[Entrées du jeu de données]

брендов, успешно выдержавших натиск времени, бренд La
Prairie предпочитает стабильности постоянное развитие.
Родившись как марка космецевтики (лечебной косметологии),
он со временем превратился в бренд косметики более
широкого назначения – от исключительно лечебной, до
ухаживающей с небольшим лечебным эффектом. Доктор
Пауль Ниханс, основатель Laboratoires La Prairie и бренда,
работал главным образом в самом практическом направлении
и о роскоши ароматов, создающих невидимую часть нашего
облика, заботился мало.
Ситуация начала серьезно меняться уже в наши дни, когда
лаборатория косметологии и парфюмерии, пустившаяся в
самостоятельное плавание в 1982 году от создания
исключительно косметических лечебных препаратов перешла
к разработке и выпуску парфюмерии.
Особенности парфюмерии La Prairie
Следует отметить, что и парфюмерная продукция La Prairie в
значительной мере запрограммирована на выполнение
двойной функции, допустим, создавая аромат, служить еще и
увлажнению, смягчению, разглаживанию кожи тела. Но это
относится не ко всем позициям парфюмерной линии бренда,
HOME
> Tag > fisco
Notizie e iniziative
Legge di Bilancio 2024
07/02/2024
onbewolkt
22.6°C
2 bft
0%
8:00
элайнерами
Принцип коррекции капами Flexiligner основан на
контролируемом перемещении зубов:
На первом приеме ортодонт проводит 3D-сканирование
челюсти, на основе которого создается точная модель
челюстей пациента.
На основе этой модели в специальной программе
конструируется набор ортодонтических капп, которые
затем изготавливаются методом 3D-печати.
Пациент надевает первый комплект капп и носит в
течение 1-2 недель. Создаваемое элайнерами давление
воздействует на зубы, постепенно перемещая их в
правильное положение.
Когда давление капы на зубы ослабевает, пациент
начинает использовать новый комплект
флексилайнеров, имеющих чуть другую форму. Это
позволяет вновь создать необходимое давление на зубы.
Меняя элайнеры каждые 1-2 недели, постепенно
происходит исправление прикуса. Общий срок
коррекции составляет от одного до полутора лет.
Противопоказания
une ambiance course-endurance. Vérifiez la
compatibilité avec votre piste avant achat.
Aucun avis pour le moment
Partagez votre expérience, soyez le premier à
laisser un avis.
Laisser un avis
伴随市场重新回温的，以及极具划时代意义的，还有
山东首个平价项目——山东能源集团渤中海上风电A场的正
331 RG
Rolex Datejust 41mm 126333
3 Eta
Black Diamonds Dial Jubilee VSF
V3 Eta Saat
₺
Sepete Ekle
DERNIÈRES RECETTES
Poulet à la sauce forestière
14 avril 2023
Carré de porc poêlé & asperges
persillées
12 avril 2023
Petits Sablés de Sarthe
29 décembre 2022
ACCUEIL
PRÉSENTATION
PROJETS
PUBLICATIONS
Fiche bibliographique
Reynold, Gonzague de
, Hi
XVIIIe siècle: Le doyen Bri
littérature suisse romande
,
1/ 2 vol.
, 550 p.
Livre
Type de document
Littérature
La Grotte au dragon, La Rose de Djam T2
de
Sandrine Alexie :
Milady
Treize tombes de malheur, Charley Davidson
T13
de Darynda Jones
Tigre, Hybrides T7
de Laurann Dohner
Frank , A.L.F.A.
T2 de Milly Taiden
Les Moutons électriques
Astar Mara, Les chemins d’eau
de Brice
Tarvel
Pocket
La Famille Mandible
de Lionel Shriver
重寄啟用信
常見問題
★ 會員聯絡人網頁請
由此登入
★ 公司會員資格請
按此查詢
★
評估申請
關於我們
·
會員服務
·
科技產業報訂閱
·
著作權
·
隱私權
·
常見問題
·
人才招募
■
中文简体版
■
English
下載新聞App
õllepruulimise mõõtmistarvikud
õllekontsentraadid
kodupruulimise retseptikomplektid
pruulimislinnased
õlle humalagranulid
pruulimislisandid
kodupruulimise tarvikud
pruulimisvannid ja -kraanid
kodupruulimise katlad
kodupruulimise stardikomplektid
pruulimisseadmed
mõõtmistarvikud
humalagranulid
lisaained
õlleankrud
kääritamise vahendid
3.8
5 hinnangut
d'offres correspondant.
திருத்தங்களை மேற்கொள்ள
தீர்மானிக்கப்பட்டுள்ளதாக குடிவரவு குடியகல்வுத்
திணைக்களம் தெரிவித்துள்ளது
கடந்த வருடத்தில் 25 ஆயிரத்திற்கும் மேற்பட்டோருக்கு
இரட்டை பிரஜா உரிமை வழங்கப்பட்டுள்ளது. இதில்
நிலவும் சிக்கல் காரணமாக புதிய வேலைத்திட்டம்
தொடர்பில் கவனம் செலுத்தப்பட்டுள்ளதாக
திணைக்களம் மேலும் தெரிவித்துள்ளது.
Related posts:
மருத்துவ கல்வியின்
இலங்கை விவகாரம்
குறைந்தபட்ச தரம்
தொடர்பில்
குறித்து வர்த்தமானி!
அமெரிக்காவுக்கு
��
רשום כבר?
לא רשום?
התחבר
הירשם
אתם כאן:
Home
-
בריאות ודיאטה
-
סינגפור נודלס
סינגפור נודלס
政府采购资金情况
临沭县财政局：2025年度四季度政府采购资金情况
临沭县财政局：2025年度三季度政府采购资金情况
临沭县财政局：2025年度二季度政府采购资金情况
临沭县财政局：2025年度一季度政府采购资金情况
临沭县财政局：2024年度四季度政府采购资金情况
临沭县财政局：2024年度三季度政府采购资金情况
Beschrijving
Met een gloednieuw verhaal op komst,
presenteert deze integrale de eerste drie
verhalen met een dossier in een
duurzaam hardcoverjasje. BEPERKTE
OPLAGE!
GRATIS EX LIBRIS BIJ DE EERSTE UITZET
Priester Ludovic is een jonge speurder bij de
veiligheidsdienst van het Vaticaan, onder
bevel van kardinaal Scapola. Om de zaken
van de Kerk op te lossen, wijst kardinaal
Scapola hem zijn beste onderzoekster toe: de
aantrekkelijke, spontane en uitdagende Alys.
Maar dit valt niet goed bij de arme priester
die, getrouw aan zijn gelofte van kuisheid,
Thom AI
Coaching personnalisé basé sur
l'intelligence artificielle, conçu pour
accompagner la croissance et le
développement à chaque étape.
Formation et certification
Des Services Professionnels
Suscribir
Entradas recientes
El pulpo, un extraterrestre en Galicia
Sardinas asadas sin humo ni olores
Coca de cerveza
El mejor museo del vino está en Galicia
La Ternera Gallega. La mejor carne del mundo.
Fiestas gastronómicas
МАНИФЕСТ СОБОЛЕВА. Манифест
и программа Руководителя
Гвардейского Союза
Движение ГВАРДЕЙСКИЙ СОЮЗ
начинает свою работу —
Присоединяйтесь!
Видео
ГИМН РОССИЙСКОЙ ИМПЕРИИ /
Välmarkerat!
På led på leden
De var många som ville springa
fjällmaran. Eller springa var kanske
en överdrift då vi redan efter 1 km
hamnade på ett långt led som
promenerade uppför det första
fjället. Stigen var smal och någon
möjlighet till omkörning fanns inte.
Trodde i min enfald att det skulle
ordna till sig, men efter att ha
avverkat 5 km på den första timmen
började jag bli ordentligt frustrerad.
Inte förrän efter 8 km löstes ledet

▶ [Consigne] Recopiez sans rien changer toutes les lignes de texte des données, s'il vous plaît.

▶ [Votre réponse]
брендов, успешно выдержавших натиск времени, бренд La
Prairie предпочитает стабильности постоянное развитие.
Родившись как марка космецевтики (лечебной косметологии),
он со временем превратился в бренд косметики более
широкого назначения – от исключительно лечебной, до
ухаживающей с небольшим лечебным эффектом. Доктор
Пауль Ниханс, основатель Laboratoires La Prairie и бренда,
работал главным образом в самом практическом направлении
и о роскоши ароматов, создающих невидимую часть нашего
облика, заботился мало.
Ситуация начала серьезно меняться уже в наши дни, когда
лаборатория косметологии и парфюмерии, пустившаяся в
самостоятельное плавание в 1982 году от создания
исключительно косметических лечебных препаратов перешла
к разработке и выпуску парфюмерии.
Особенности парфюмерии La Prairie
Следует отметить, что и парфюмерная продукция La Prairie в
значительной мере запрограммирована на выполнение
двойной функции, допустим, создавая аромат, служить еще и
увлажнению, смягчению, разглаживанию кожи тела. Но это
относится не ко всем позициям парфюмерной линии бренда,
HOME
> Tag > fisco
Notizie e iniziative
Legge di Bilancio 2024
07/02/2024
onbewolkt
22.6°C
2 bft
0%
8:00
элайнерами
Принцип коррекции капами Flexiligner основан на
контролируемом перемещении зубов:
На первом приеме ортодонт проводит 3D-сканирование
челюсти, на основе которого создается точная модель
челюстей пациента.
На основе этой модели в специальной программе
конструируется набор ортодонтических капп, которые
затем изготавливаются методом 3D-печати.
Пациент надевает первый комплект капп и носит в
течение 1-2 недель. Создаваемое элайнерами давление
воздействует на зубы, постепенно перемещая их в
правильное положение.
Когда давление капы на зубы ослабевает, пациент
начинает использовать новый комплект
флексилайнеров, имеющих чуть другую форму. Это
позволяет вновь создать необходимое давление на зубы.
Меняя элайнеры каждые 1-2 недели, постепенно
происходит исправление прикуса. Общий срок
коррекции составляет от одного до полутора лет.
Противопоказания
une ambiance course-endurance. Vérifiez la
compatibilité avec votre piste avant achat.
Aucun avis pour le moment
Partagez votre expérience, soyez le premier à
laisser un avis.
Laisser un avis
伴随市场重新回温的，以及极具划时代意义的，还有
山东首个平价项目——山东能源集团渤中海上风电A场的正
331 RG
Rolex Datejust 41mm 126333
3 Eta
Black Diamonds Dial Jubilee VSF
V3 Eta Saat
₺
Sepete Ekle
DERNIÈRES RECETTES
Poulet à la sauce forestière
14 avril 2023
Carré de porc poêlé & asperges
persillées
12 avril 2023
Petits Sablés de Sarthe
29 décembre 2022
ACCUEIL
PRÉSENTATION
PROJETS
PUBLICATIONS
Fiche bibliographique
Reynold, Gonzague de
, Hi
XVIIIe siècle: Le doyen Bri
littérature suisse romande
,
1/ 2 vol.
, 550 p.
Livre
Type de document
Littérature
La Grotte au dragon, La Rose de Djam T2
de
Sandrine Alexie :
Milady
Treize tombes de malheur, Charley Davidson
T13
de Darynda Jones
Tigre, Hybrides T7
de Laurann Dohner
Frank , A.L.F.A.
T2 de Milly Taiden
Les Moutons électriques
Astar Mara, Les chemins d’eau
de Brice
Tarvel
Pocket
La Famille Mandible
de Lionel Shriver
重寄啟用信
常見問題
★ 會員聯絡人網頁請
由此登入
★ 公司會員資格請
按此查詢
★
評估申請
關於我們
·
會員服務
·
科技產業報訂閱
·
著作權
·
隱私權
·
常見問題
·
人才招募
■
中文简体版
■
English
下載新聞App
õllepruulimise mõõtmistarvikud
õllekontsentraadid
kodupruulimise retseptikomplektid
pruulimislinnased
õlle humalagranulid
pruulimislisandid
kodupruulimise tarvikud
pruulimisvannid ja -kraanid
kodupruulimise katlad
kodupruulimise stardikomplektid
pruulimisseadmed
mõõtmistarvikud
humalagranulid
lisaained
õlleankrud
kääritamise vahendid
3.8
5 hinnangut
d'offres correspondant.
திருத்தங்களை மேற்கொள்ள
தீர்மானிக்கப்பட்டுள்ளதாக குடிவரவு குடியகல்வுத்
திணைக்களம் தெரிவித்துள்ளது
கடந்த வருடத்தில் 25 ஆயிரத்திற்கும் மேற்பட்டோருக்கு
இரட்டை பிரஜா உரிமை வழங்கப்பட்டுள்ளது. இதில்
நிலவும் சிக்கல் காரணமாக புதிய வேலைத்திட்டம்
தொடர்பில் கவனம் செலுத்தப்பட்டுள்ளதாக
திணைக்களம் மேலும் தெரிவித்துள்ளது.
Related posts:
மருத்துவ கல்வியின்
இலங்கை விவகாரம்
குறைந்தபட்ச தரம்
தொடர்பில்
குறித்து வர்த்தமானி!
அமெரிக்காவுக்கு
��
רשום כבר?
לא רשום?
התחבר
הירשם
אתם כאן:
Home
-
בריאות ודיאטה
-
סינגפור נודלס
סינגפור נודלס
政府采购资金情况
临沭县财政局：2025年度四季度政府采购资金情况
临沭县财政局：2025年度三季度政府采购资金情况
临沭县财政局：2025年度二季度政府采购资金情况
临沭县财政局：2025年度一季度政府采购资金情况
临沭县财政局：2024年度四季度政府采购资金情况
临沭县财政局：2024年度三季度政府采购资金情况
Beschrijving
Met een gloednieuw verhaal op komst,
presenteert deze integrale de eerste drie
verhalen met een dossier in een
duurzaam hardcoverjasje. BEPERKTE
OPLAGE!
GRATIS EX LIBRIS BIJ DE EERSTE UITZET
Priester Ludovic is een jonge speurder bij de
veiligheidsdienst van het Vaticaan, onder
bevel van kardinaal Scapola. Om de zaken
van de Kerk op te lossen, wijst kardinaal
Scapola hem zijn beste onderzoekster toe: de
aantrekkelijke, spontane en uitdagende Alys.
Maar dit valt niet goed bij de arme priester
die, getrouw aan zijn gelofte van kuisheid,
Thom AI
Coaching personnalisé basé sur
l'intelligence artificielle, conçu pour
accompagner la croissance et le
développement à chaque étape.
Formation et certification
Des Services Professionnels
Suscribir
Entradas recientes
El pulpo, un extraterrestre en Galicia
Sardinas asadas sin humo ni olores
Coca de cerveza
El mejor museo del vino está en Galicia
La Ternera Gallega. La mejor carne del mundo.
Fiestas gastronómicas
МАНИФЕСТ СОБОЛЕВА. Манифест
и программа Руководителя
Гвардейского Союза
Движение ГВАРДЕЙСКИЙ СОЮЗ
начинает свою работу —
Присоединяйтесь!
Видео
ГИМН РОССИЙСКОЙ ИМПЕРИИ /
Välmarkerat!
På led på leden
De var många som ville springa
fjällmaran. Eller springa var kanske
en överdrift då vi redan efter 1 km
hamnade på ett långt led som
promenerade uppför det första
fjället. Stigen var smal och någon
möjlighet till omkörning fanns inte.
Trodde i min enfald att det skulle
ordna till sig, men efter att ha
avverkat 5 km på den första timmen
började jag bli ordentligt frustrerad.
Inte förrän efter 8 km löstes ledet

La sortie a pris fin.